Anda di halaman 1dari 2

Penatalaksanaan 1. Pericardiocentesis a. b. c. Prosedur ini digunakan untuk tujuan diagnostik maupun terapeutik.

Dukungan untuk penggunaan pedoman echocardiographic meningkat, kecuali perawatan muncul diperlukan. Indikasi termasuk kompromi hemodinamik yang akan datang (yaitu, tamponade perikardial), diduga etiologi menular, dan etiologi tidak pasti. Penggunaan jarum yang setidaknya 5 cm, 1 !gauge diameter, dan memiliki be"el pendek dapat meminimalkan risiko komplikasi dan harus memungkinkan untuk drainase perikardial memadai.#ebuah sistem yang memungkinkan penempatan kateter atas jarum lebih disukai. d. $ontrast echocardiography menggunakan salin gelisah berguna dalam kasus!kasus ketika cairan disedot berdarah adalah untuk menentukan apakah jarum berada dalam rongga "entrikel. e. %elampirkan &'( elektroda untuk jarum pericardiocentesis juga berguna untuk menghindari tusuk miokard. )kti"itas listrik akan terlihat pada monitor ketika jarum datang ke dalam kontak dengan miokardium atrium atau "entrikel. *. 'omplikasi pericardiocentesis termasuk pecah "entrikel, disritmia, pneumotoraks, miokard dan + atau robekan arteri koroner, dan in*eksi. g. 'ambuh tari* dalam waktu ,- hari mungkin setinggi ,-. pada pasien dengan kanker. /. 0alloon pericardotomy a. #ebuah kateter ditempatkan di ruang perikardial bawah *luoroscopy, yang, setelah in*lasi balon, menciptakan saluran untuk bagian cairan ke dalam ruang pleura, dimana reabsorpsi terjadi lebih mudah. b. 1al ini mungkin berguna untuk e*usi berulang. 2. Perikardial sclerosis a. 0eberapa agen sclerosing perikardial telah digunakan dengan berbagai tingkat keberhasilan (misalnya, tetrasiklin, doksisiklin, cisplatin, 5!*luorourasil). b. 'ateter perikardial dapat dibiarkan di tempat untuk pembangkitan berangsur!angsur ulangi jika perlu sampai e*usi diatasi. c. 'omplikasi termasuk rasa sakit, disritmia atrial, demam, dan in*eksi. d. 3ingkat kesuksesan dilaporkan setinggi ,1. pada 2- hari. 4. Pericardioscopy a. Prosedur ini tidak tersedia secara uni"ersal.
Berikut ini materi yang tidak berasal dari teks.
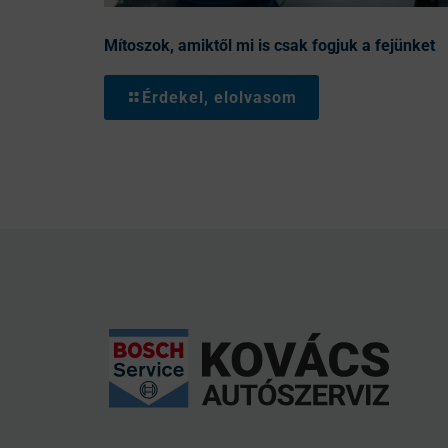
Mítoszok, amiktől mi is csak fogjuk a fejünket
Érdekel, elolvasom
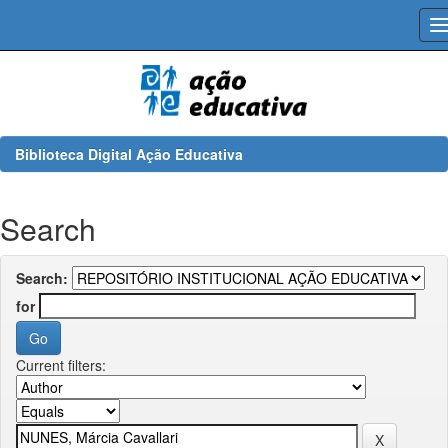
Skip
navigation
Biblioteca Digital Ação Educativa
Search
Search:
for
Current filters:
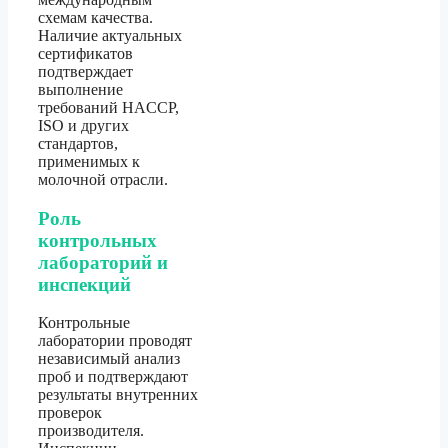
схемам качества.
Наличие актуальных
сертификатов
подтверждает
выполнение
требований HACCP,
ISO и других
стандартов,
применимых к
молочной отрасли.
Роль
контрольных
лабораторий и
инспекций
Контрольные
лаборатории проводят
независимый анализ
проб и подтверждают
результаты внутренних
проверок
производителя.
b. Ini dapat meningkatkan sensiti"itas diagnostik dalam kasus e*usi perikardial dijelaskan. 1al ini memungkinkan untuk "isualisasi dari perikardium dan untuk biopsi perikardial. 5. $3!dipandu pericardiostomy a. Pasien dengan &*usi setelah operasi kardiotoraks sering memiliki keterbatasan jendela echocardiographic, e*usi loculated, dan mungkin pada dukungan "entilasi lanjutan, semua yang menambah kesulitan pericardiocentesis echo!petunjuk. b. #ebuah laporan Palmer et al menunjukkan bahwa, dalam kasus!kasus pascaoperasi, drainase perikardial $3!dipandu aman dan e*ekti*. Para penulis melaporkan pada 2 pasien!22 yang menjalani operasi kardiotoraks besar dan 2 yang dirawat dengan prosedur in"asi* minimal!yang gejala e*usi perikardial dikeringkan menggunakan percutaneous penempatan $3!dipandu dari kateter perikardial berdiam. 3idak ada komplikasi klinis signi*ikan yang terkait dengan salah satu prosedur penempatan.